**PROBLEM**
Identify and pull out each line of the entries in which "make" occurs.

Collected data:
*** Block opens ***
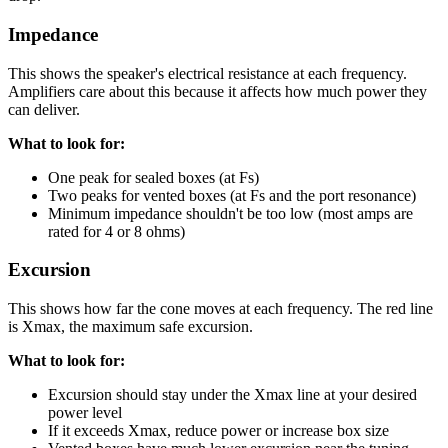
Impedance
This shows the speaker's electrical resistance at each frequency.
Amplifiers care about this because it affects how much power they
can deliver.
What to look for:
One peak for sealed boxes (at Fs)
Two peaks for vented boxes (at Fs and the port resonance)
Minimum impedance shouldn't be too low (most amps are
rated for 4 or 8 ohms)
Excursion
This shows how far the cone moves at each frequency. The red line
is Xmax, the maximum safe excursion.
What to look for:
Excursion should stay under the Xmax line at your desired
power level
If it exceeds Xmax, reduce power or increase box size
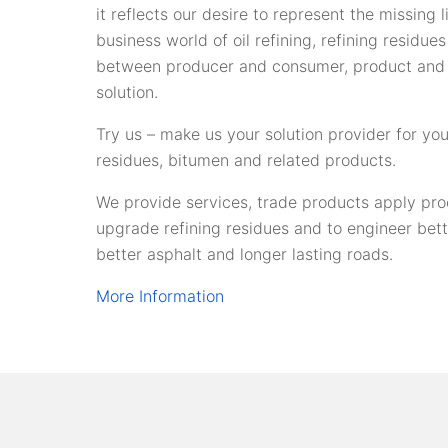
it reflects our desire to represent the missing 
business world of oil refining, refining residue
between producer and consumer, product and
solution.
Try us – make us your solution provider for you
residues, bitumen and related products.
We provide services, trade products apply pro
upgrade refining residues and to engineer bet
better asphalt and longer lasting roads.
More Information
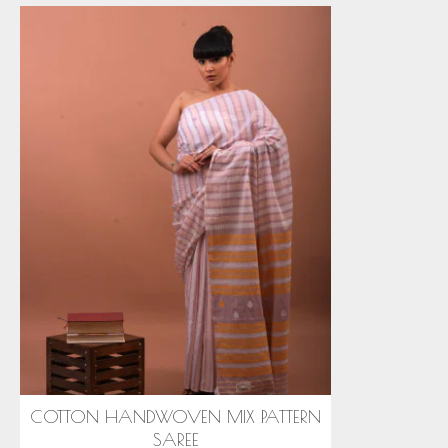
COTTON HANDWOVEN MIX PATTERN
SAREE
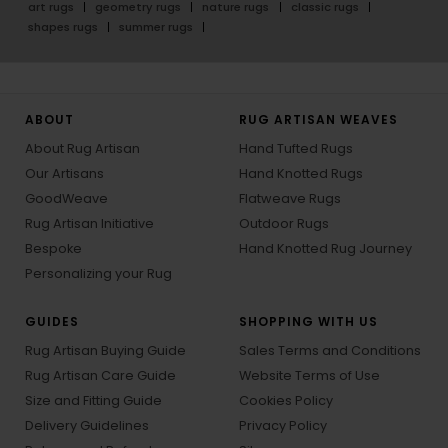
art rugs
geometry rugs
nature rugs
classic rugs
shapes rugs
summer rugs
ABOUT
RUG ARTISAN WEAVES
About Rug Artisan
Hand Tufted Rugs
Our Artisans
Hand Knotted Rugs
GoodWeave
Flatweave Rugs
Rug Artisan Initiative
Outdoor Rugs
Bespoke
Hand Knotted Rug Journey
Personalizing your Rug
GUIDES
SHOPPING WITH US
Rug Artisan Buying Guide
Sales Terms and Conditions
Rug Artisan Care Guide
Website Terms of Use
Size and Fitting Guide
Cookies Policy
Delivery Guidelines
Privacy Policy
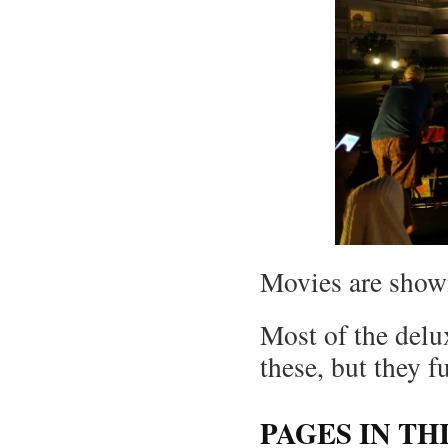
Movies are show
Most of the delux
these, but they f
PAGES IN TH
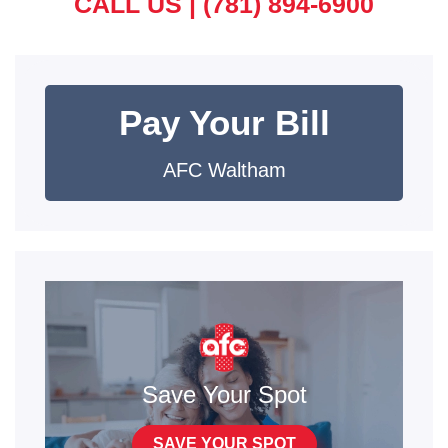
CALL US |
(781) 894-6900
Pay Your Bill
AFC Waltham
Save Your Spot
SAVE YOUR SPOT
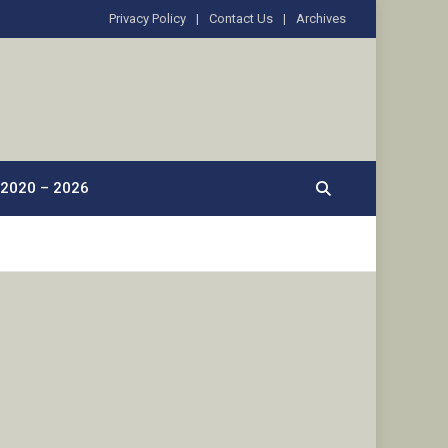
Privacy Policy
Contact Us
Archives
2020 – 2026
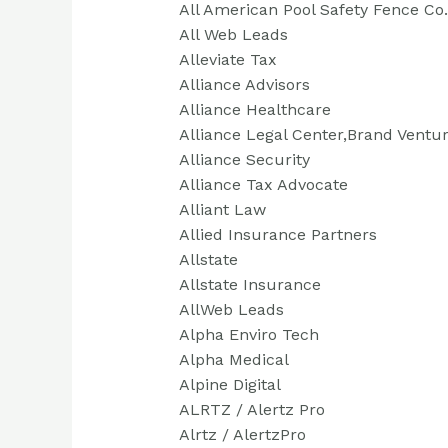
All American Pool Safety Fence Co.
All Web Leads
Alleviate Tax
Alliance Advisors
Alliance Healthcare
Alliance Legal Center,Brand Ventur
Alliance Security
Alliance Tax Advocate
Alliant Law
Allied Insurance Partners
Allstate
Allstate Insurance
AllWeb Leads
Alpha Enviro Tech
Alpha Medical
Alpine Digital
ALRTZ / Alertz Pro
Alrtz / AlertzPro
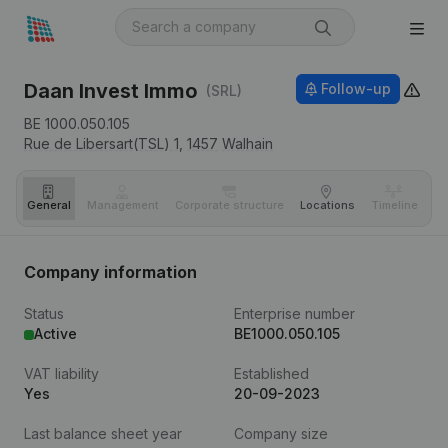
Daan Invest Immo
Follow-up
(SRL)
BE 1000.050.105
Rue de Libersart(TSL) 1,
1457
Walhain
General
Management
Corporate structure
Locations
Timeline
Fi
Company information
Status
Enterprise number
Active
BE1000.050.105
VAT liability
Established
Yes
20-09-2023
Last balance sheet year
Company size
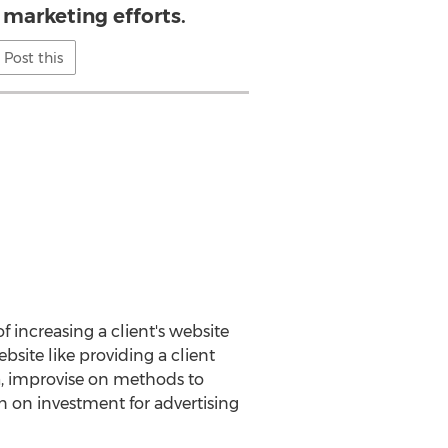
 marketing efforts.
Post this
f increasing a client's website
bsite like providing a client
, improvise on methods to
rn on investment for advertising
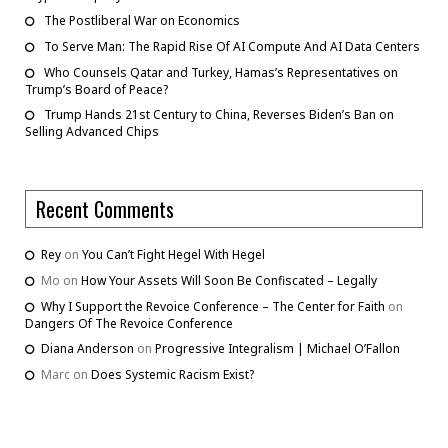
The Postliberal War on Economics
To Serve Man: The Rapid Rise Of AI Compute And AI Data Centers
Who Counsels Qatar and Turkey, Hamas’s Representatives on
Trump’s Board of Peace?
Trump Hands 21st Century to China, Reverses Biden’s Ban on
Selling Advanced Chips
Recent Comments
Rey
on
You Can’t Fight Hegel With Hegel
Mo
on
How Your Assets Will Soon Be Confiscated – Legally
Why I Support the Revoice Conference – The Center for Faith
on
Dangers Of The Revoice Conference
Diana Anderson
on
Progressive Integralism | Michael O’Fallon
Marc
on
Does Systemic Racism Exist?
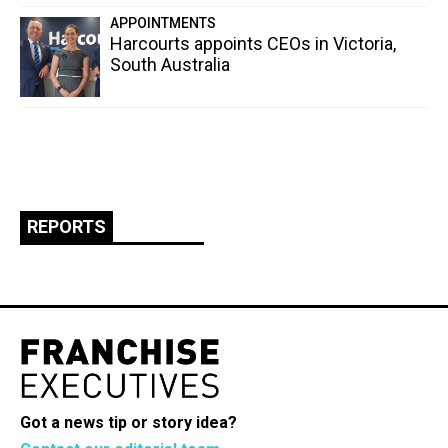
APPOINTMENTS
Harcourts appoints CEOs in Victoria,
South Australia
REPORTS
Got a news tip or story idea?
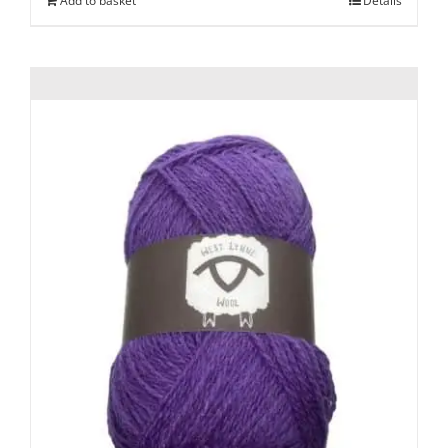
Add to basket
Details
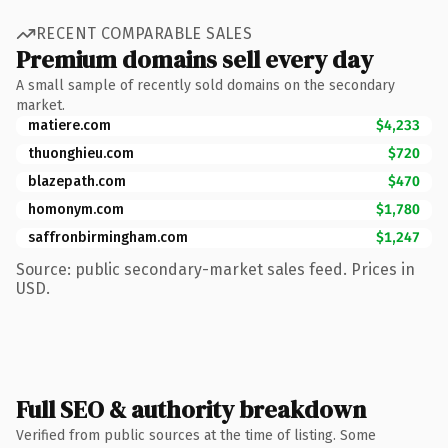
RECENT COMPARABLE SALES
Premium domains sell every day
A small sample of recently sold domains on the secondary
market.
matiere.com
$4,233
thuonghieu.com
$720
blazepath.com
$470
homonym.com
$1,780
saffronbirmingham.com
$1,247
Source: public secondary-market sales feed. Prices in
USD.
Full SEO & authority breakdown
Verified from public sources at the time of listing. Some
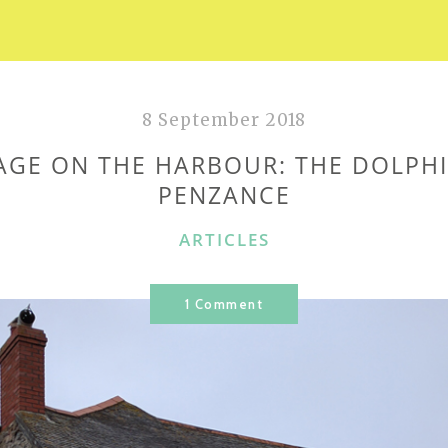
8 September 2018
AGE ON THE HARBOUR: THE DOLPHI
PENZANCE
CATEGORIES
ARTICLES
1 Comment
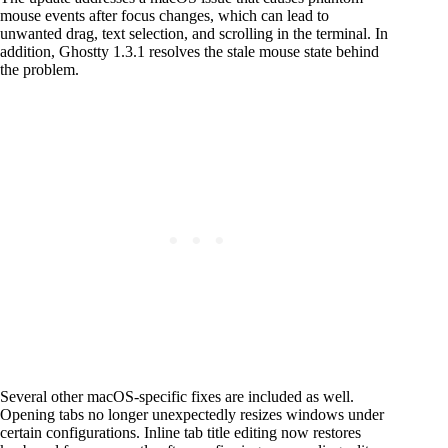
mouse events after focus changes, which can lead to
unwanted drag, text selection, and scrolling in the terminal. In
addition, Ghostty 1.3.1 resolves the stale mouse state behind
the problem.
Several other macOS-specific fixes are included as well.
Opening tabs no longer unexpectedly resizes windows under
certain configurations. Inline tab title editing now restores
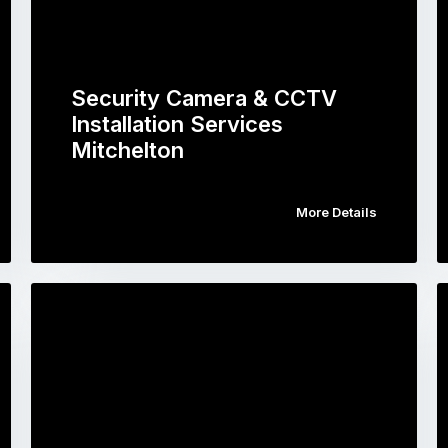
Security Camera & CCTV
Installation Services
Mitchelton
More Details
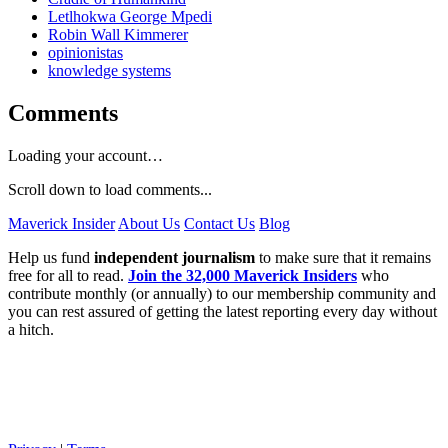
Letlhokwa George Mpedi
Robin Wall Kimmerer
opinionistas
knowledge systems
Comments
Loading your account…
Scroll down to load comments...
Maverick Insider
About Us
Contact Us
Blog
Help us fund
independent journalism
to make sure that it remains
free for all to read.
Join the 32,000 Maverick Insiders
who
contribute monthly (or annually) to our membership community and
you can rest assured of getting the latest reporting every day without
a hitch.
*** Block closes ***
**RESPONSE AREA**
Try us – make us your solution provider for you
to make sure that it remains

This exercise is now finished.